Ülkeyi krizlerle, yalanla ve baskıyla yönetmeye çalışan tekçi merkeziyetçi, eril düzene karşın biz kadınlar demokratik yerel yönetimler modelimizle gerçek bir demokratik anlayış ve tutumla mücadele etmeye devam edeceğiz. Vazgeçmedik, vazgeçmeyeceğiz. Yılmadık, yılmayacağız. Korkmadık, korkmayacağız. Ve inanın ki eşit temsiliyete duyarlı demokratik bir sistemi kadınlar olarak mutlaka kuracağız.
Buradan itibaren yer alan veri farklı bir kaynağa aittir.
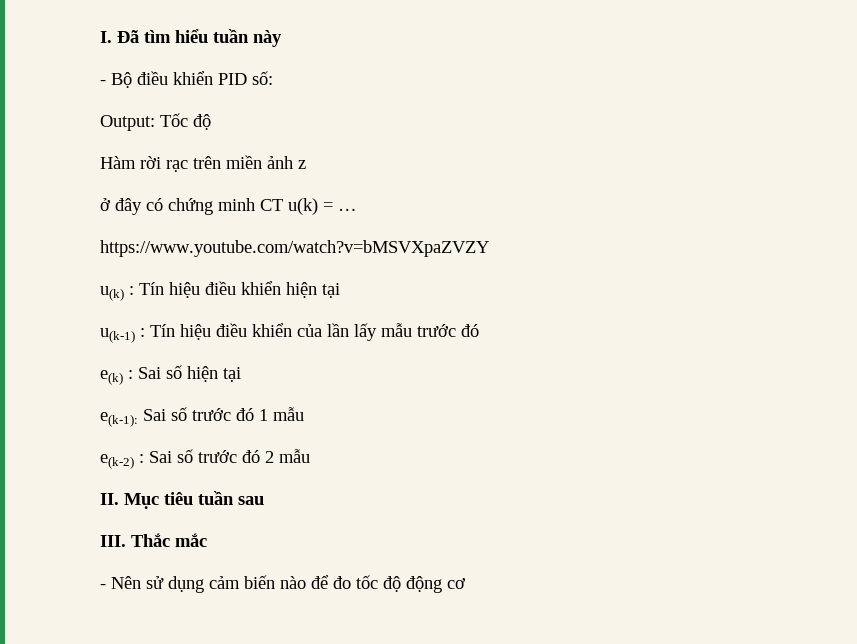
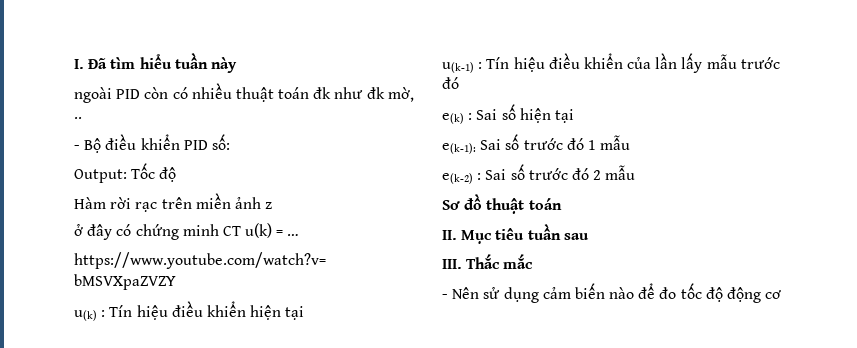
(282, 38) none -> [74,83,414,103] [74,117,82,119] // ngoài PID còn có nhiều thuật toán đk như đk mờ, ..
(310, 456) none -> [442,194,562,214] // Sơ đồ thuật toán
Buna adım adım yaklaştığımızı, finale doğru ilerlediğimizi de belirtmek isterim. Bizler hakları gasp edilmiş bütün kesimlerin ortak gücü olarak, kadın partisi HDP olarak başta toplumsal cinsiyet eşitsizliği olmak üzere bütün eşitsizliklerin çözümüne, eşitliğin, adaletin, onurlu bir barışın ve demokratik yönetimin tesis edilmesine talibiz ve bu konuda kararlıyız.

“Umut var cesaret var”

Yeterince birikimimiz, deneyimimiz, motivasyonumuz ve gücümüz var. Ülke siyasetinde temsili ve fiili olarak belirleyici konumdayız. O nedenle bizler var olduğumuz sürece umut da var olacak, cesaret de var olacak, çözüm ve barış imkânı da var olacak. Geçmişte ve bugünde mücadelemiz kadınların emeği ile yükseliyor gelecek de kadınların olacak diyorum. Bu yolda bütün kadınlara, bütün mücadele arkadaşlarıma başarılar diliyorum.”